Collection entries
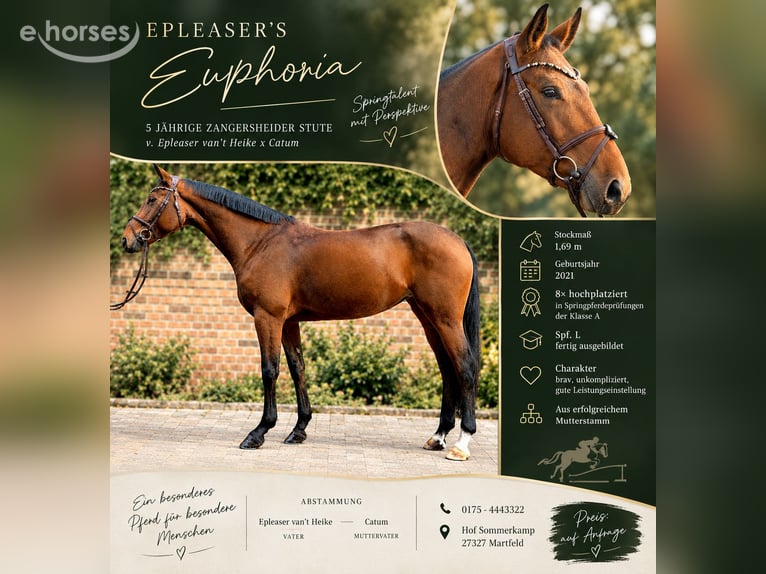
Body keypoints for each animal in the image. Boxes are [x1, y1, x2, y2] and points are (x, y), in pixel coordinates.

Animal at [114, 164, 481, 461]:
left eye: (151, 199)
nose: (127, 239)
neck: (260, 243)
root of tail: (458, 241)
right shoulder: (289, 322)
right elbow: (297, 369)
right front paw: (299, 429)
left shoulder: (268, 317)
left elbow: (270, 371)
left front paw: (259, 432)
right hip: (428, 319)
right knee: (447, 369)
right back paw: (437, 437)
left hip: (445, 319)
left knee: (464, 366)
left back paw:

> [Task directions] Using the records above, report each line that contains the word "left" by copying it.

> [Result of the exercise]
left eye: (151, 199)
left shoulder: (268, 317)
left elbow: (270, 371)
left front paw: (259, 432)
left hip: (445, 319)
left knee: (464, 366)
left back paw:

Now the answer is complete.